[[ Data records, beginning ]]

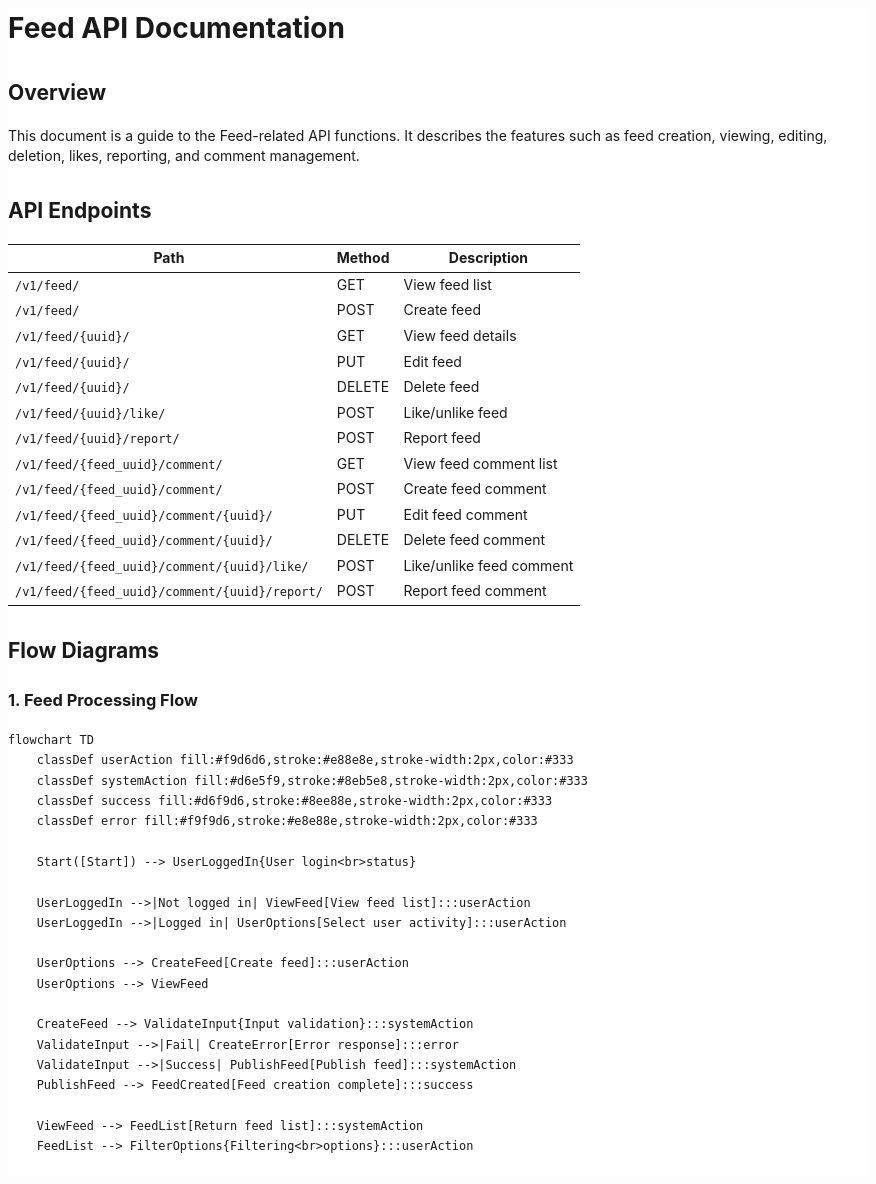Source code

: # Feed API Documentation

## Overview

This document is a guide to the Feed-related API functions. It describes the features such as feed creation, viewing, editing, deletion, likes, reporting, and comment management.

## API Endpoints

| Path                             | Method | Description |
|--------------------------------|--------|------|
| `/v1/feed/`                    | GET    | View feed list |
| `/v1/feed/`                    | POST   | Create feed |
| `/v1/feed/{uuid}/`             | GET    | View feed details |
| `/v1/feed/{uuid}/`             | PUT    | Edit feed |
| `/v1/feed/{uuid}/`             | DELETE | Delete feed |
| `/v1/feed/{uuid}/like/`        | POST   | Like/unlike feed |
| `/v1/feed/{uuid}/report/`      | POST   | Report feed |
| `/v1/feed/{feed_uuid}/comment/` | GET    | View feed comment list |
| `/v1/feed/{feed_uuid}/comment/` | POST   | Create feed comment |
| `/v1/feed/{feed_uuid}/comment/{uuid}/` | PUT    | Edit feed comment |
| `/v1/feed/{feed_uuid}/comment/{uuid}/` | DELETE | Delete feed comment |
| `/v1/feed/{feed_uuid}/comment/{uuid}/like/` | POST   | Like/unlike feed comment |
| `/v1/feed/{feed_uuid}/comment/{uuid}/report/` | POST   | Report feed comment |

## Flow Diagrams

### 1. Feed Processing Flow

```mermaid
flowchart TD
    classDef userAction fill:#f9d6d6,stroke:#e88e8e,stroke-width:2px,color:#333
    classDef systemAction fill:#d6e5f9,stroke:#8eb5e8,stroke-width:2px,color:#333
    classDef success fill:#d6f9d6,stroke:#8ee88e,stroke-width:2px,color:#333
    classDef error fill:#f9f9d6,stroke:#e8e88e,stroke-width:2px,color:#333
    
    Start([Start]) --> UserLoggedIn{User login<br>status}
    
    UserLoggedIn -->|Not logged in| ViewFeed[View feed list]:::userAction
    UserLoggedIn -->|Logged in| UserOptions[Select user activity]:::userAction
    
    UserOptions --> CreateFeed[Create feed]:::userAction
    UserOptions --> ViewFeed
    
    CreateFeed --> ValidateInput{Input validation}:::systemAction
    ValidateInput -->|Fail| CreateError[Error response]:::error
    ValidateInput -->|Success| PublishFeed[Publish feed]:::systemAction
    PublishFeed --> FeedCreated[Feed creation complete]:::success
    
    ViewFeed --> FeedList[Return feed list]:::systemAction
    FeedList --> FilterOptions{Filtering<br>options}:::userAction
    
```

[[ Data records, end ]]
[[ Data records, beginning ]]

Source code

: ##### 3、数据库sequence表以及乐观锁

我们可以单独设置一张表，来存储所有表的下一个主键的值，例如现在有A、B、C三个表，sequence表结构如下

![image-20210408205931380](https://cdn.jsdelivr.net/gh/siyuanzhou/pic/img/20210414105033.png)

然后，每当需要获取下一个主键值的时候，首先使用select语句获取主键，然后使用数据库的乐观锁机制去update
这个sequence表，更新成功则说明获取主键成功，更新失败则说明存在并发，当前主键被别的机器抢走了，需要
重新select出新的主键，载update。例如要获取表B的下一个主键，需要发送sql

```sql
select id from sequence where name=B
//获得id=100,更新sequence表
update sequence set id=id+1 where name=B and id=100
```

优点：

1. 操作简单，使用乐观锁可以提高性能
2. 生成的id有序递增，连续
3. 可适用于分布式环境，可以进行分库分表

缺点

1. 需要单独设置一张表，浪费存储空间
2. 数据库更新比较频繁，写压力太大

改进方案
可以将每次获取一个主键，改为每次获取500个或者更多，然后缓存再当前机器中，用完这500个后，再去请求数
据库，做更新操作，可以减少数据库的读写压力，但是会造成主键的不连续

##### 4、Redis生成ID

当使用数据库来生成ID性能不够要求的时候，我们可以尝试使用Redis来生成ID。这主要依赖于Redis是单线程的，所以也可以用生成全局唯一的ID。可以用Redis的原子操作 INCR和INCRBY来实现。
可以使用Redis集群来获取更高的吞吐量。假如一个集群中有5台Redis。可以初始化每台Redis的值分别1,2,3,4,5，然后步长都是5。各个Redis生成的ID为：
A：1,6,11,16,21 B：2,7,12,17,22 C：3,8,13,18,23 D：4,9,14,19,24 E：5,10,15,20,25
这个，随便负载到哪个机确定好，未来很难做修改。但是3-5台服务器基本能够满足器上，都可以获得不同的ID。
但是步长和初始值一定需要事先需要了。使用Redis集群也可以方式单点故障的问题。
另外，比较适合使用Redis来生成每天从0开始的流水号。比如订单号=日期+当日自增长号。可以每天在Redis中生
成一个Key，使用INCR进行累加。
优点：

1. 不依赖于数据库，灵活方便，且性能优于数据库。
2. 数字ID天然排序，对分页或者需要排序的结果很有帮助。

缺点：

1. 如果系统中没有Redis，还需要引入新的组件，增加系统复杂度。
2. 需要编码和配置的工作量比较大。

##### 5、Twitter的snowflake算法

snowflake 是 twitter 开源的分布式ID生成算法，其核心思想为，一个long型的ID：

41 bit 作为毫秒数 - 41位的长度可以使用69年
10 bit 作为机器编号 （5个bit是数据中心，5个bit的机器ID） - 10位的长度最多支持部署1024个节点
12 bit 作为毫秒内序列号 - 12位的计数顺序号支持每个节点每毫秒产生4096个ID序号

[[ Data records, end ]]

Instructions to follow:
Report how many lines in the listing above include the word "DELETE". Give nothing but the number.

Reply to the task:
2